Option 1: Generator Only (No Extension Framework)

If you only need to generate parsers from grammars — no runtime extension, no SIMD, no JIT — embed two files:

your_project/
├── lime.c # copy from Lime root
├── limpar.c # copy from Lime root
└── Makefile

Build the generator:

lime: lime.c
$(CC) -o $@ $<

Generate a parser from your grammar:

parser.c parser.h: grammar.y lime
./lime grammar.y

That's it. The generated parser.c has no external dependencies beyond the C standard library.

Option 2: Generator + Extension Framework (Meson)

To use runtime extensions, SIMD tokenization, or JIT, link against the Lime extension library.

As a Meson subproject

Create subprojects/lime.wrap:

[wrap-git]
url = https://codeberg.org/gregburd/lime.git
revision = main
depth = 1
[provide]
lime-parser = lime_parser_dep

In your meson.build:

lime_dep = dependency('lime-parser',
fallback : ['lime', 'lime_parser_dep'])
executable('my_app', 'main.c',
dependencies : lime_dep)

This gives you the full extension framework: include/parser.h, include/extension_registry.h, include/conflict.h, etc.

As a system library

Build and install Lime:

meson setup builddir --prefix=/usr/local
ninja -C builddir install

Then use pkg-config or find the headers in /usr/local/include and the library in /usr/local/lib.
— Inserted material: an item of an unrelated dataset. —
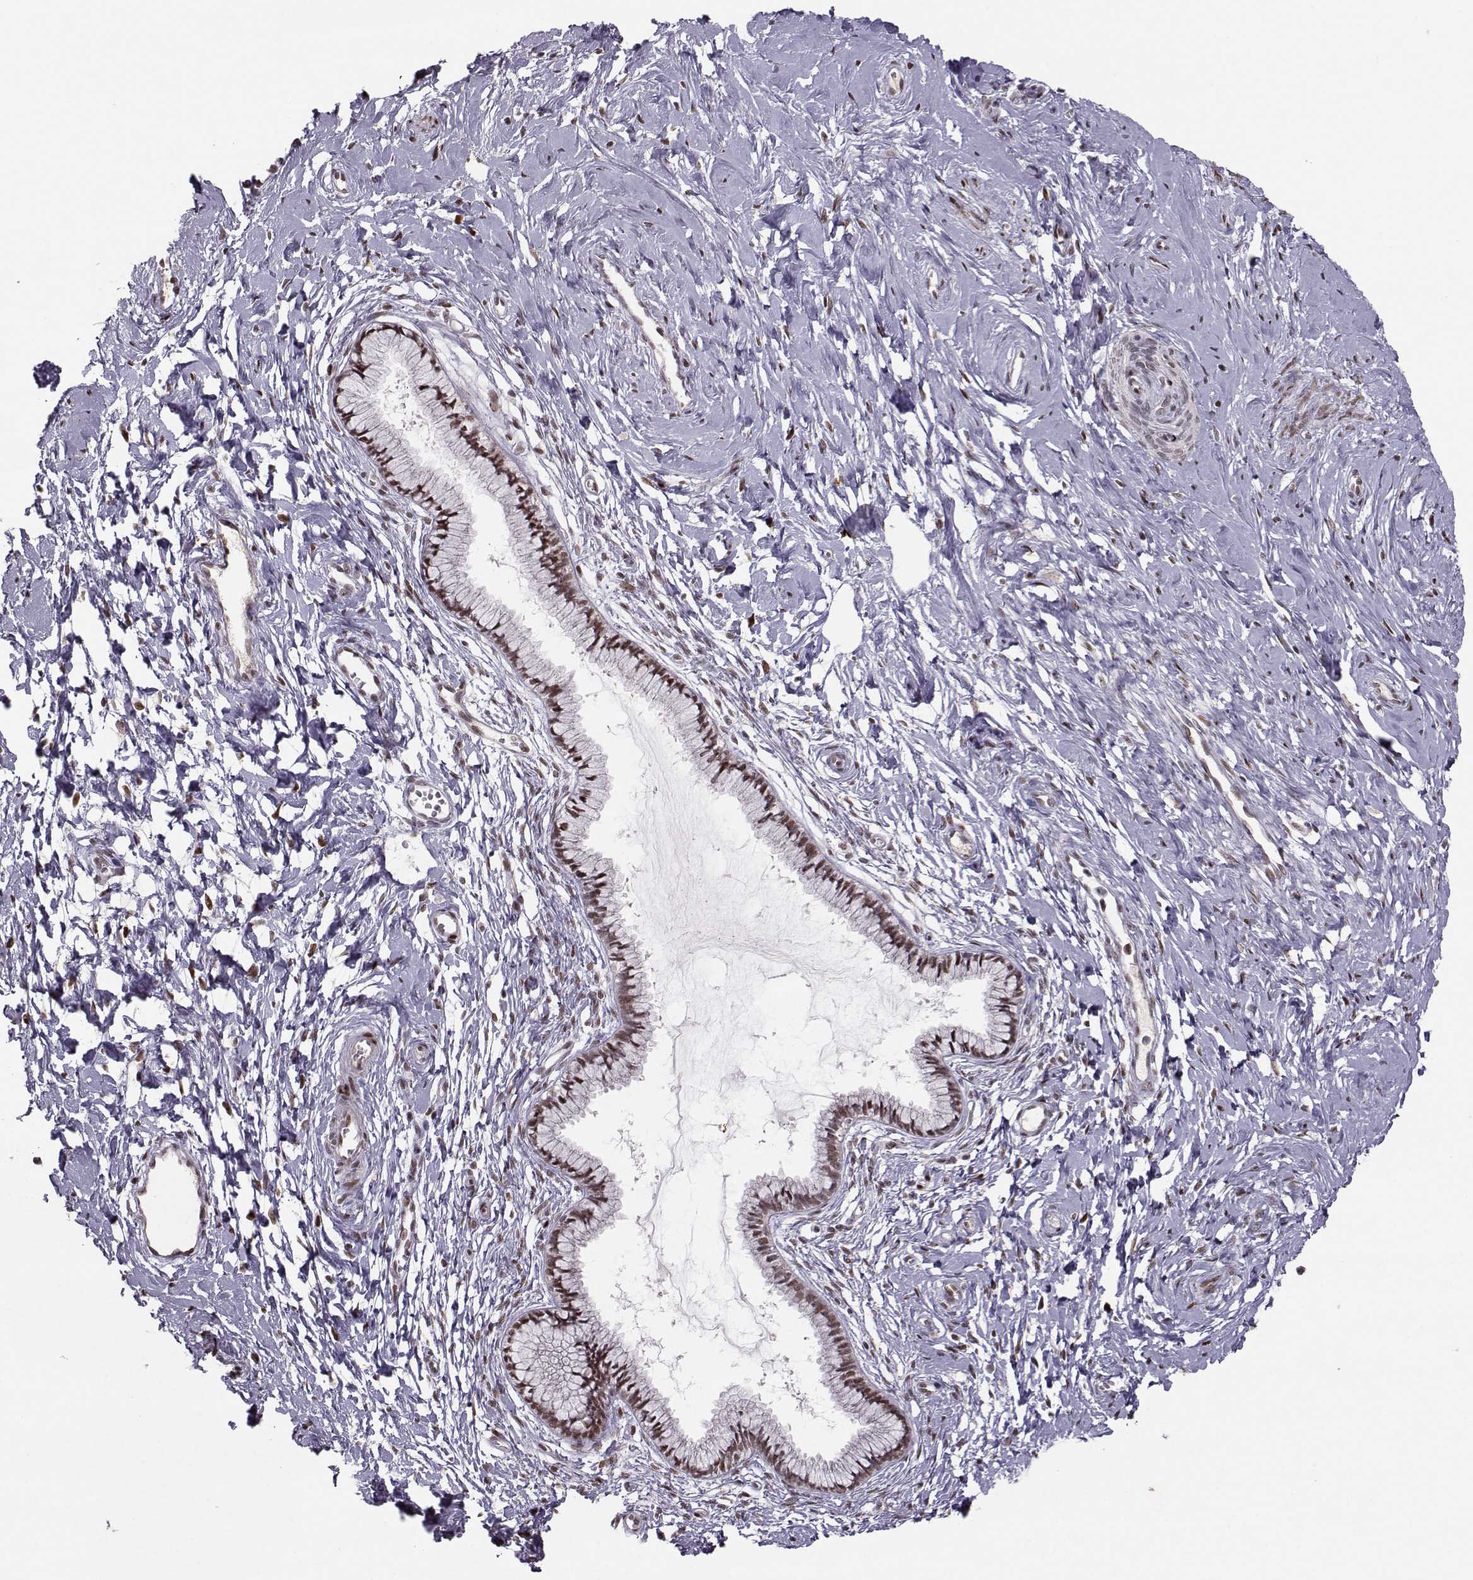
{"staining": {"intensity": "strong", "quantity": ">75%", "location": "nuclear"}, "tissue": "cervix", "cell_type": "Glandular cells", "image_type": "normal", "snomed": [{"axis": "morphology", "description": "Normal tissue, NOS"}, {"axis": "topography", "description": "Cervix"}], "caption": "High-magnification brightfield microscopy of benign cervix stained with DAB (3,3'-diaminobenzidine) (brown) and counterstained with hematoxylin (blue). glandular cells exhibit strong nuclear staining is identified in approximately>75% of cells. Immunohistochemistry (ihc) stains the protein of interest in brown and the nuclei are stained blue.", "gene": "SNAPC2", "patient": {"sex": "female", "age": 40}}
Option 3: Generator + Extension Framework (Make / CMake)

Makefile

Compile the extension library sources directly:

LIME_SRC = snapshot.c snapshot_modify.c extension.c extension_registry.c \
conflict.c conflict_detector.c disambiguation.c \
strategy_priority.c strategy_fork_resolve.c \
execution_policy.c context_switch.c grammar_context.c \
parser_fork.c parser_manager.c parser_composition.c \
parser_operations.c parser_plugin.c \
tokenize.c tokenize_simd.c token_table.c \
parse_context.c merkle_tree.c dependency_resolver.c \
jit_context.c jit_codegen.c jit_policy.c jit_tokenizer.c \
glr.c utf8.c lime_ast.c version.c
LIME_OBJ = $(LIME_SRC:%.c=lime/src/%.o)
lime/src/%.o: lime/src/%.c
$(CC) -c -std=c11 -Ilime/include -o $@ $<
liblime_parser.a: $(LIME_OBJ)
$(AR) rcs $@ $^
my_app: main.c liblime_parser.a
$(CC) -std=c11 -Ilime/include -o $@ $< -L. -llime_parser -lpthread -ldl

CMake

add_subdirectory(lime)
target_link_libraries(my_app PRIVATE lime_parser)
target_include_directories(my_app PRIVATE lime/include)
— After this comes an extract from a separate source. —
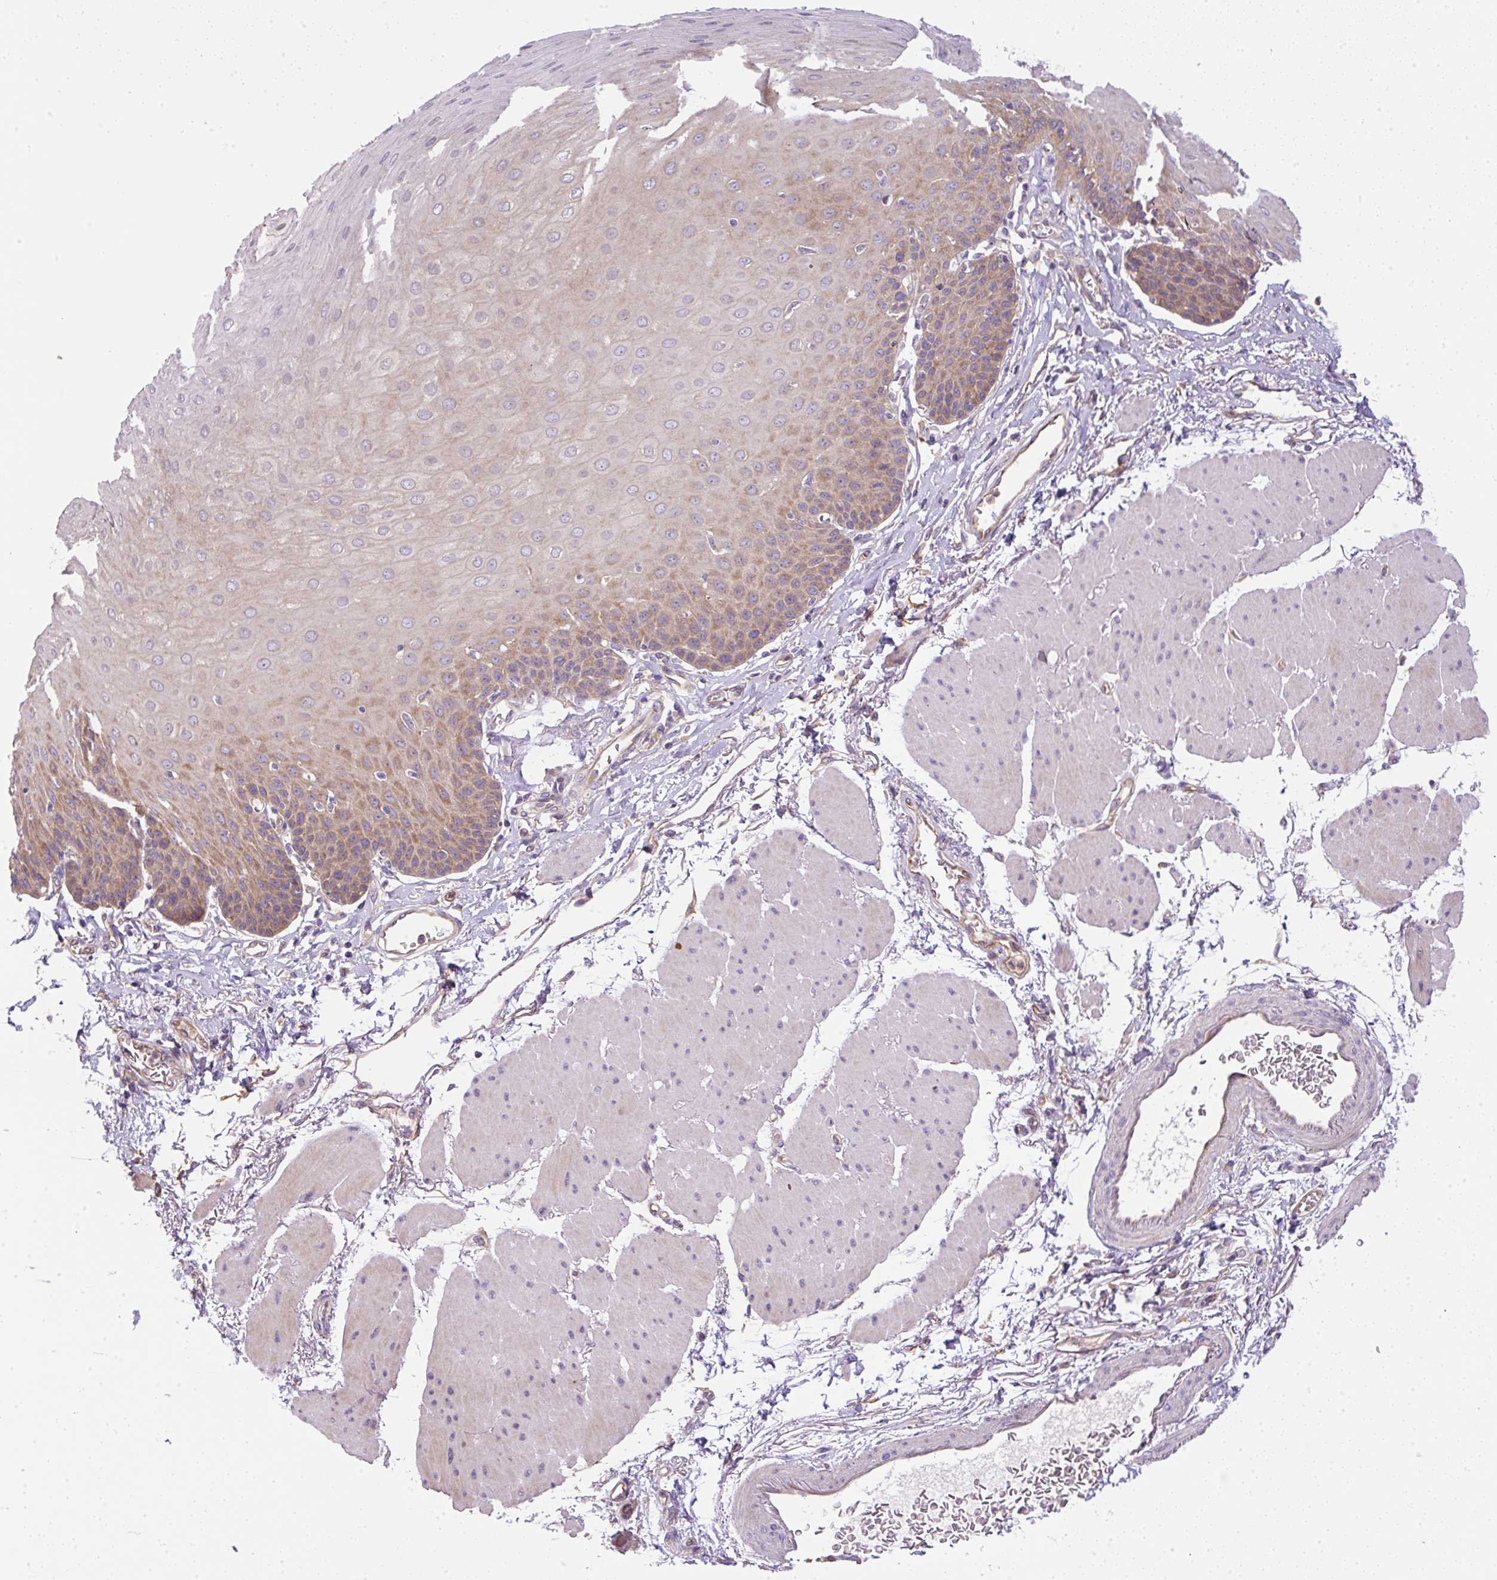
{"staining": {"intensity": "moderate", "quantity": "25%-75%", "location": "cytoplasmic/membranous"}, "tissue": "esophagus", "cell_type": "Squamous epithelial cells", "image_type": "normal", "snomed": [{"axis": "morphology", "description": "Normal tissue, NOS"}, {"axis": "topography", "description": "Esophagus"}], "caption": "Immunohistochemical staining of benign esophagus exhibits moderate cytoplasmic/membranous protein expression in approximately 25%-75% of squamous epithelial cells. (DAB IHC with brightfield microscopy, high magnification).", "gene": "DAPK1", "patient": {"sex": "female", "age": 81}}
(Lime does not ship a CMakeLists.txt, but the above pattern works if you add one or compile the sources directly.)

Linking

The extension framework requires:

Library Required Purpose
pthreads Yes Thread-safe registry, snapshot refcounting
libdl Yes (Linux) dlopen/dlsym for shared library extensions
libm Optional Math functions in benchmarks
libLLVM Optional JIT compilation (link with llvm-config --libs, or --link-static for a self-contained binary; see -Dllvm-static in GETTING_STARTED.md)

On macOS, dlopen is in libSystem (no -ldl needed).

Headers

All public headers are in include/. The main entry points:

#include "parser.h" /* snapshots, parse sessions */
#include "extension_registry.h" /* extension management */
#include "conflict.h" /* conflict detection */
#include "disambiguation.h" /* disambiguation strategies */
#include "execution_policy.h" /* action dispatch policies */
#include "parser_manager.h" /* high-level plugin management */
Conflict detection for the extension system.
Disambiguation Strategy Interface – pluggable conflict resolution.
Execution Policy Engine – controls semantic action dispatch after disambiguation.
Extension Registry – manages grammar extensions with rich metadata.
Core public API for the Lime Parser library.
Parser Manager – runtime parser plugin management system.

Tokenizer Choice

Lime ships two tokenizer options and supports a third:

  1. **tokenize.c at the repository root** – a SQLite-flavoured lexer that recognises SQL-ish tokens. Provided as a runnable example and as the default driver for Lime's own test and example grammars.
  2. **src/tokenize.c + src/tokenize_simd.c** – the SIMD-accelerated tokenizer used by the extension framework. Same SQLite-flavoured dialect; the SIMD classifier speeds up whitespace / identifier / number runs on x86_64 (AVX2) and falls back to scalar on other ISAs.
  3. Your own, driving the push parser directlyparse_token(ctx, token_code, token_value) is a pure push interface. No part of Lime assumes the tokens came from Lime's built-in lexers. Host languages and embedded runtimes routinely ship a hand-written tokenizer that understands their exact lexical rules (dollar-quoting, language- specific escape syntax, multi-token lookahead, locale-aware case folding, ...) and feed its output into Lime's push parser. This is a fully supported and expected integration pattern.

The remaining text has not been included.